QUOTED PASSAGE:
● ● ●

The CEA Chairwoman does not take on anyone by name, but She writes,
in my view the overwhelming weight of the evidence is that the current very high — and very disturbing — levels of overall and long-term unemployment are not a separate, structural problem, but largely a cyclical one. It reflects the fact that we are still feeling the effects of the collapse of demand caused by the crisis.
In other words, no Recalculation here. Move along. But if that is true, can you predict where job growth will occur? It seems to me that if the problem is aggregate demand, then there should be some sectors that currently are temporarily depressed where you think that employment will recover. Are there inventories to be worked off in automobiles and steel? Do we think that lots of job growth is going to come in the capital goods sector? Should the state and local government sector that Romer moans about, which has lost–what, 100,000 jobs?–be the engine for employing the six million or so people who have lost private sector jobs?
Also, Romer writes,
The recent recession was obviously not caused by tight monetary policy. Interest rates were not especially high when it began, and so the Federal Reserve had only limited room to cut them. It has brought short-term rates down to virtually zero, but it cannot push them below that. The result is that we have not had the strong monetary stimulus that we would normally have in these economic circumstances.

● ● ●

ENTRIES SUPPLIED:

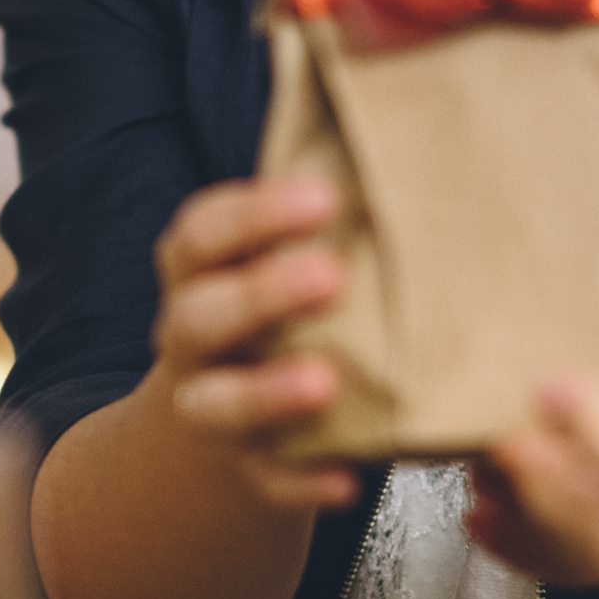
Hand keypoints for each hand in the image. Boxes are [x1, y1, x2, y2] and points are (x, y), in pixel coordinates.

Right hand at [142, 176, 360, 514]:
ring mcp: (211, 407)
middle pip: (199, 314)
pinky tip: (346, 479)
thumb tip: (406, 114)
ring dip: (266, 392)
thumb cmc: (284, 313)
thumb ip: (325, 209)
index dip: (254, 215)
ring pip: (214, 402)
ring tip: (325, 383)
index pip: (202, 234)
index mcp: (201, 273)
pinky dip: (301, 483)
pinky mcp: (246, 471)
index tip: (323, 198)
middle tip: (331, 277)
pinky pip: (265, 482)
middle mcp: (193, 339)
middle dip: (261, 294)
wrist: (228, 424)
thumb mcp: (282, 256)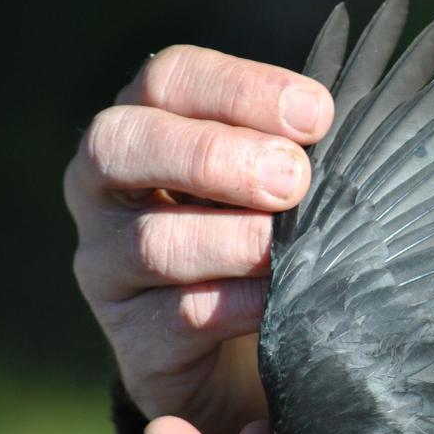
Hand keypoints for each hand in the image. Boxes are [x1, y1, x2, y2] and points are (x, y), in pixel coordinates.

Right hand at [64, 45, 333, 433]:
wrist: (246, 354)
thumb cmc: (265, 235)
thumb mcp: (272, 180)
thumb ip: (289, 149)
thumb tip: (330, 128)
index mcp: (145, 126)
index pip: (170, 79)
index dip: (241, 89)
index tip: (315, 115)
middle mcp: (104, 188)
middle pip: (124, 144)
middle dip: (214, 156)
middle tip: (293, 179)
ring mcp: (104, 266)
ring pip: (152, 241)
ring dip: (233, 239)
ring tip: (288, 247)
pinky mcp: (132, 340)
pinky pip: (180, 316)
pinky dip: (239, 303)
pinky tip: (279, 300)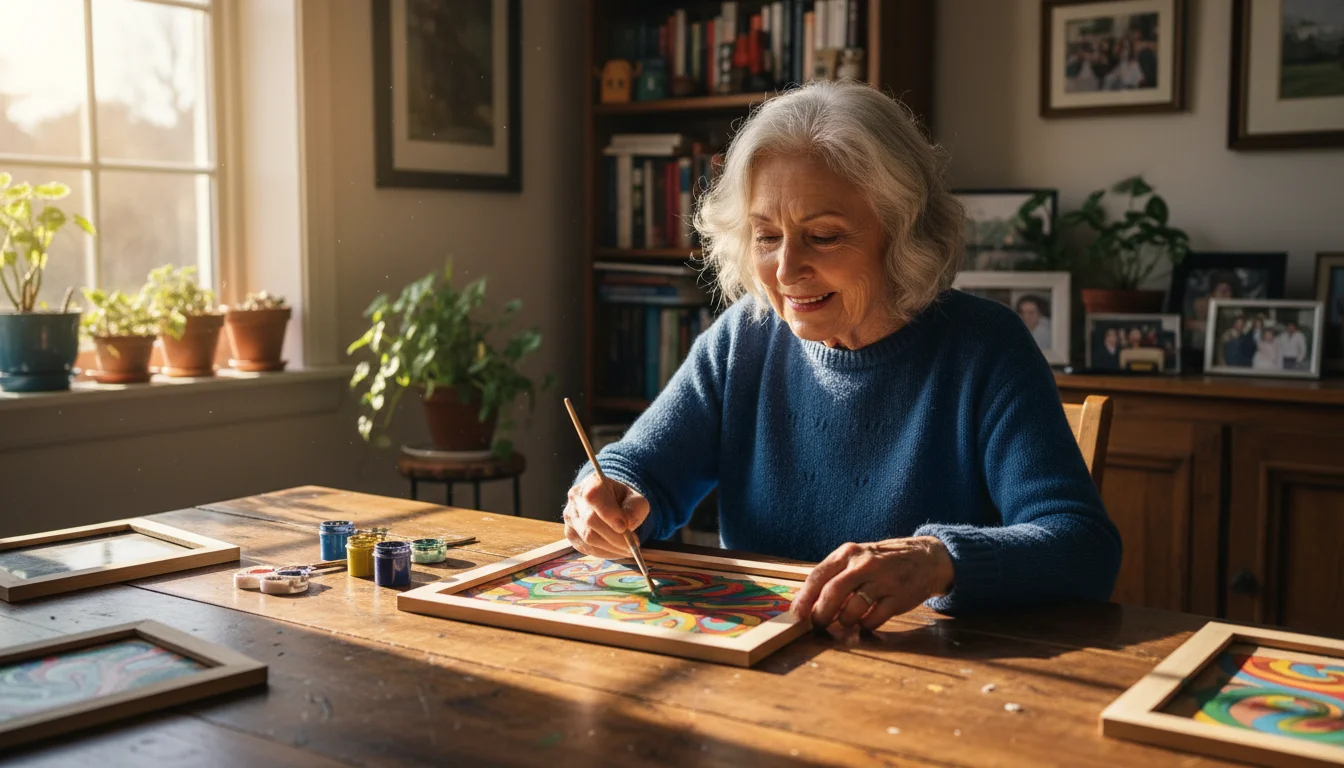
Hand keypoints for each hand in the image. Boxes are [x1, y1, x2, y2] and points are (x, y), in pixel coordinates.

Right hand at [563, 473, 649, 559]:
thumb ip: (634, 509)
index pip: (593, 496)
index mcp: (592, 482)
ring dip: (611, 547)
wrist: (610, 503)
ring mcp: (570, 516)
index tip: (624, 527)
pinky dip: (604, 552)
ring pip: (588, 538)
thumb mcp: (635, 500)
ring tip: (627, 549)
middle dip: (614, 537)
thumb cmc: (623, 501)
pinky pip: (586, 548)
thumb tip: (627, 525)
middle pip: (590, 521)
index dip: (608, 513)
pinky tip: (616, 550)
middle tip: (633, 545)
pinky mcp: (570, 533)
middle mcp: (576, 497)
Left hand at [792, 537, 954, 630]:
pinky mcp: (899, 597)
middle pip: (833, 592)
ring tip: (845, 622)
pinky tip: (865, 621)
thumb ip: (835, 576)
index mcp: (848, 553)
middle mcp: (865, 564)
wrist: (925, 558)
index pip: (818, 575)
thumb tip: (808, 603)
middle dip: (821, 614)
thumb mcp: (857, 559)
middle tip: (818, 625)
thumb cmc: (882, 561)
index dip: (804, 598)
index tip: (796, 615)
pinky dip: (865, 625)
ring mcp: (883, 580)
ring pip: (853, 608)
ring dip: (844, 621)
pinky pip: (874, 618)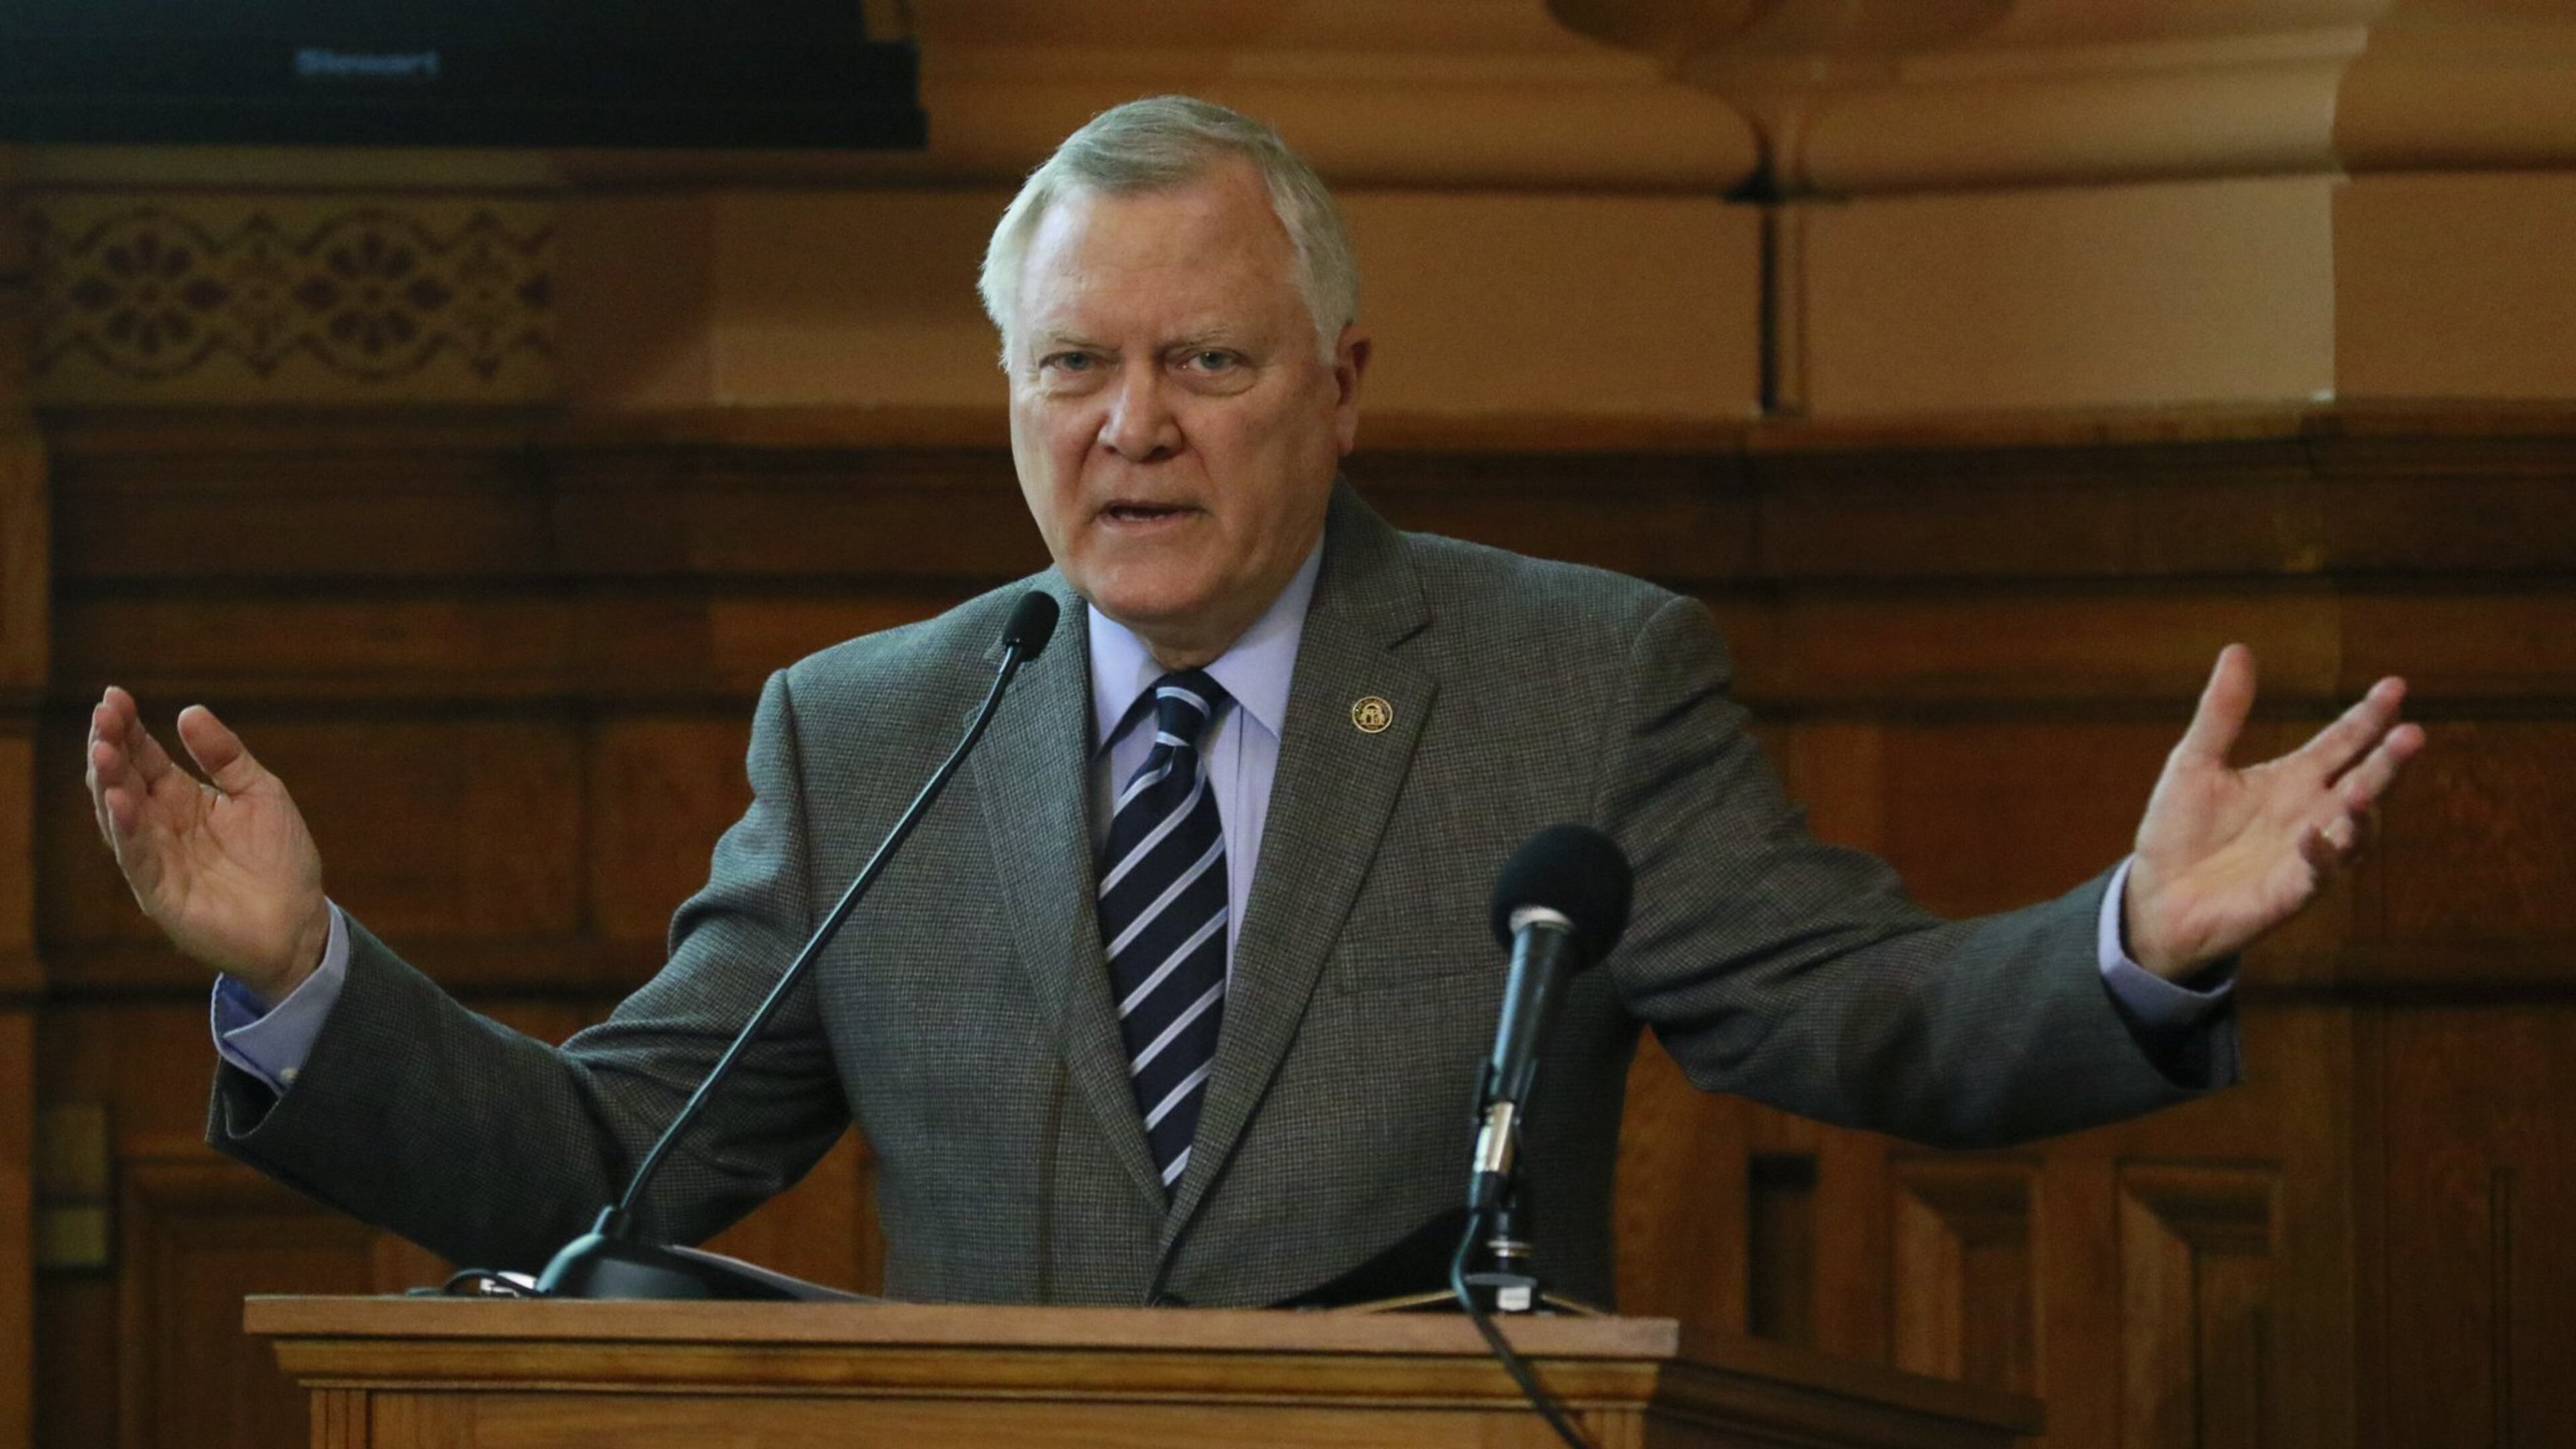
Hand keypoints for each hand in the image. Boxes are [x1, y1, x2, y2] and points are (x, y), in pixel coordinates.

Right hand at [85, 687, 330, 1001]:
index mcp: (182, 798)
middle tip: (103, 714)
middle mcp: (160, 825)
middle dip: (110, 746)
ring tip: (103, 749)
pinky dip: (127, 829)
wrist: (299, 922)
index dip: (128, 728)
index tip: (115, 695)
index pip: (144, 757)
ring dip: (110, 782)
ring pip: (121, 815)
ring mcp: (156, 859)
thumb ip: (226, 756)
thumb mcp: (260, 793)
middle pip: (124, 780)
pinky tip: (122, 801)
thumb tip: (189, 711)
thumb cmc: (280, 859)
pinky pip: (137, 858)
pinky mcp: (160, 893)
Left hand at [2123, 645, 2423, 978]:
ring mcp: (2308, 854)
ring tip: (2364, 786)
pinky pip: (2319, 874)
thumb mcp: (2195, 762)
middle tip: (2412, 733)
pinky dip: (2322, 855)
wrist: (2156, 896)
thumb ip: (2222, 712)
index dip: (2369, 716)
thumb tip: (2237, 648)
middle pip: (2365, 780)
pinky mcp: (2291, 892)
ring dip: (2364, 810)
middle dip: (2389, 760)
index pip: (2343, 741)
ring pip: (2355, 830)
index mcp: (2294, 779)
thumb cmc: (2180, 831)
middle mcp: (2312, 813)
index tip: (2396, 685)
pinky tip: (2314, 834)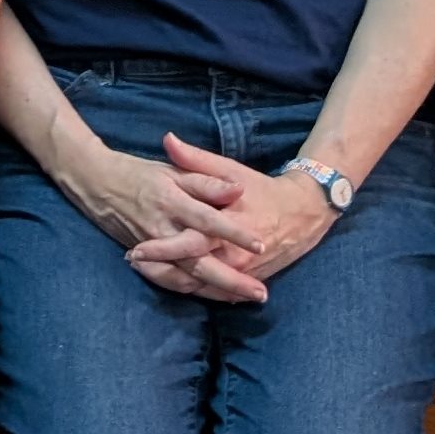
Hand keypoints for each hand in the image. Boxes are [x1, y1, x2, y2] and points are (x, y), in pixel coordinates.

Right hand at [58, 135, 271, 302]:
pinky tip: (217, 296)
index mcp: (171, 202)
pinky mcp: (146, 260)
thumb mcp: (172, 170)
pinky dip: (195, 291)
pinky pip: (172, 281)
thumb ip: (205, 180)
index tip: (260, 244)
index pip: (207, 220)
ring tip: (246, 299)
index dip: (233, 233)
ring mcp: (153, 249)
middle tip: (261, 293)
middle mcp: (162, 230)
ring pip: (187, 278)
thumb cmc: (138, 173)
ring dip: (217, 292)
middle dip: (231, 281)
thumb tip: (237, 189)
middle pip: (199, 262)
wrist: (96, 184)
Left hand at [128, 138, 343, 292]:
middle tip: (132, 260)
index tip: (134, 249)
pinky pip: (217, 293)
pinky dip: (194, 289)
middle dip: (160, 270)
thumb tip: (167, 140)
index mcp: (227, 226)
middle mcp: (233, 254)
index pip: (188, 243)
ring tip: (144, 271)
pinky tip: (172, 282)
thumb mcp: (231, 170)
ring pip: (201, 286)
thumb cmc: (261, 190)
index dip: (160, 249)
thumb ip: (197, 160)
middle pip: (192, 270)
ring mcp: (241, 271)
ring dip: (172, 281)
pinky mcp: (247, 279)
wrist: (302, 215)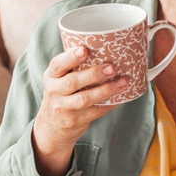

● ● ●

WHAT THE EXERCISE ASKS:
Answer from the passage on unemployment and monetary policy:
1. Does the quoted view call the current high unemployment mainly a structural problem or a cyclical one?
2. In which two industries does the passage ask whether there are inventories to be worked off?
3. To what level has the Federal Reserve brought short-term rates?
The lines play no part here.

ANSWER TO THE EXERCISE:
1. Mainly a cyclical one.
2. Automobiles and steel.
3. Virtually zero.